Directions for this task.
Make a verbatim copy of all the records. Skip every image.
(Source data begins)
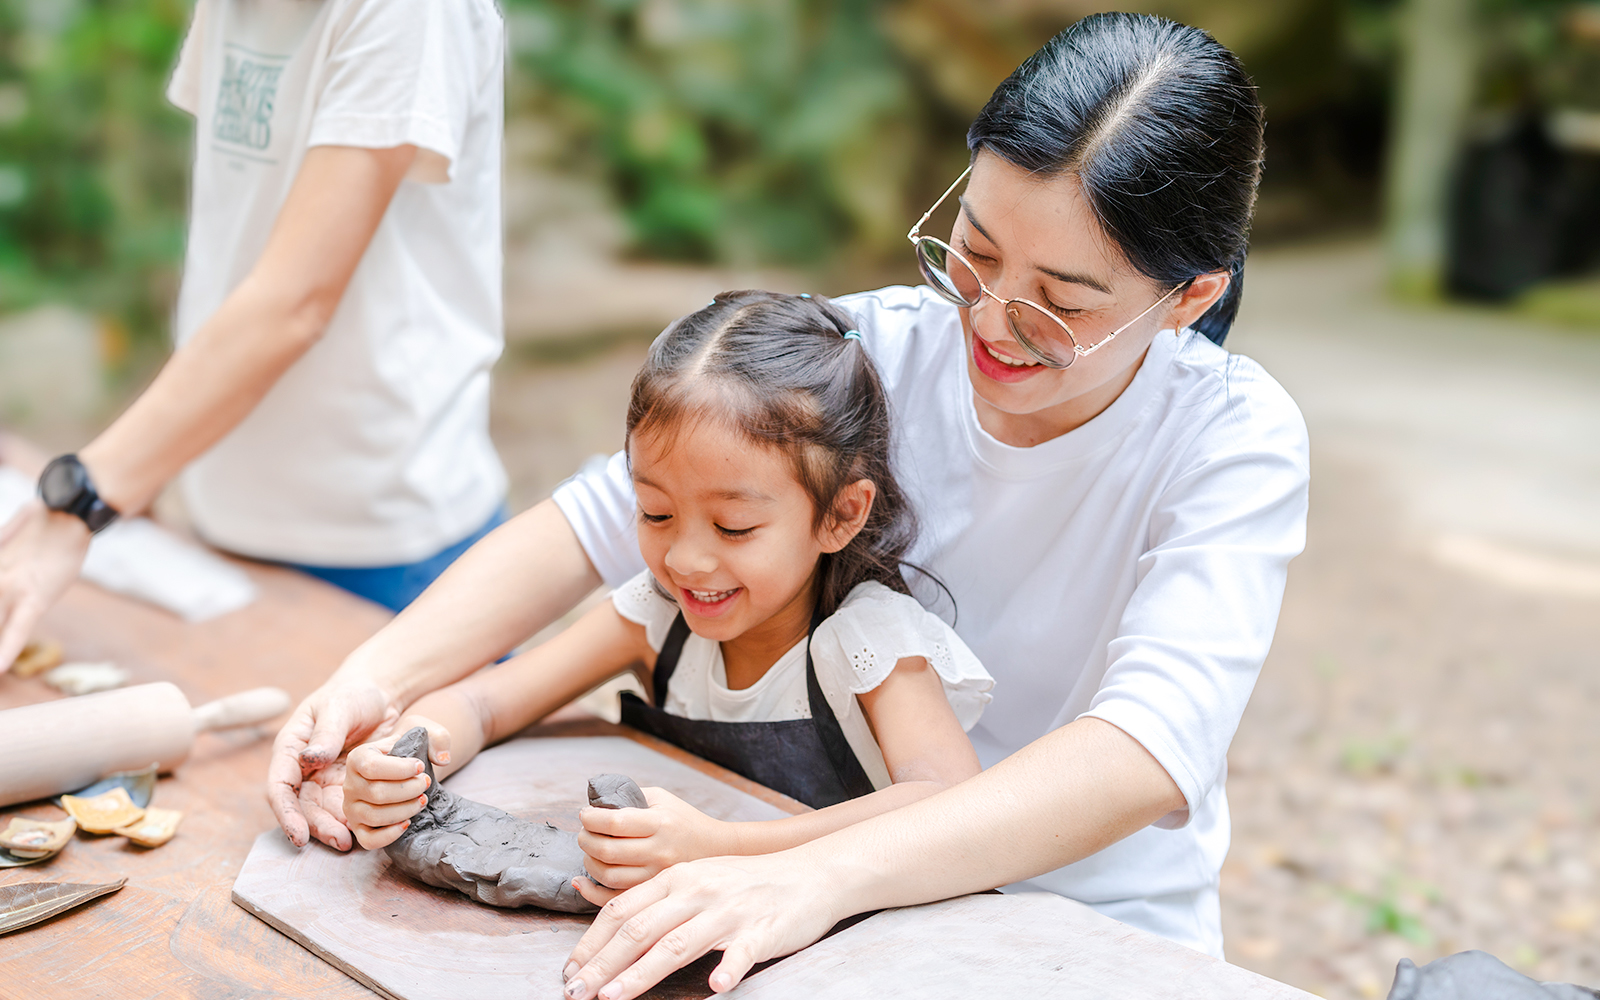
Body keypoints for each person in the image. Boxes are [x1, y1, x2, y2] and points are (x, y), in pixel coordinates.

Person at [268, 11, 1308, 990]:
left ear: (1189, 298)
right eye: (976, 253)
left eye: (1058, 305)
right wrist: (374, 684)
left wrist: (801, 871)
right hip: (832, 876)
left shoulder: (1228, 439)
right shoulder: (875, 347)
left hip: (1080, 922)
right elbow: (590, 522)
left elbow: (1143, 749)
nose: (991, 321)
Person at [337, 291, 993, 890]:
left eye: (733, 526)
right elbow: (483, 702)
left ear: (840, 515)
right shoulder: (659, 615)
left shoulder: (870, 644)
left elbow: (950, 801)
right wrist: (404, 763)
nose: (684, 559)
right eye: (655, 513)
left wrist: (722, 847)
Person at [0, 0, 508, 669]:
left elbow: (294, 301)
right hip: (228, 518)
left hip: (381, 540)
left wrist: (85, 498)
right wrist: (149, 467)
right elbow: (238, 250)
(Source data ends)
Response to this task.
Body keypoints for each person in the image. Boxes are [x1, y1, x2, y2] and points are (x, y), in pixel coordinates.

Person at [268, 11, 1308, 990]:
left ear: (1189, 298)
right eye: (976, 253)
left eye: (1058, 305)
right wrist: (374, 684)
left wrist: (801, 871)
right hip: (832, 876)
left shoulder: (1228, 439)
right shoulder: (875, 347)
left hip: (1080, 922)
right elbow: (590, 522)
left elbow: (1143, 749)
nose: (991, 321)
Person at [337, 291, 993, 890]:
left eye: (733, 526)
right elbow: (483, 702)
left ear: (840, 515)
right shoulder: (659, 615)
left shoulder: (870, 644)
left elbow: (950, 801)
right wrist: (404, 763)
nose: (684, 559)
right eye: (655, 513)
left wrist: (722, 847)
Person at [0, 0, 508, 669]:
left elbow: (294, 301)
right hip: (228, 518)
left hip: (381, 540)
left wrist: (85, 498)
right wrist: (149, 467)
right elbow: (238, 250)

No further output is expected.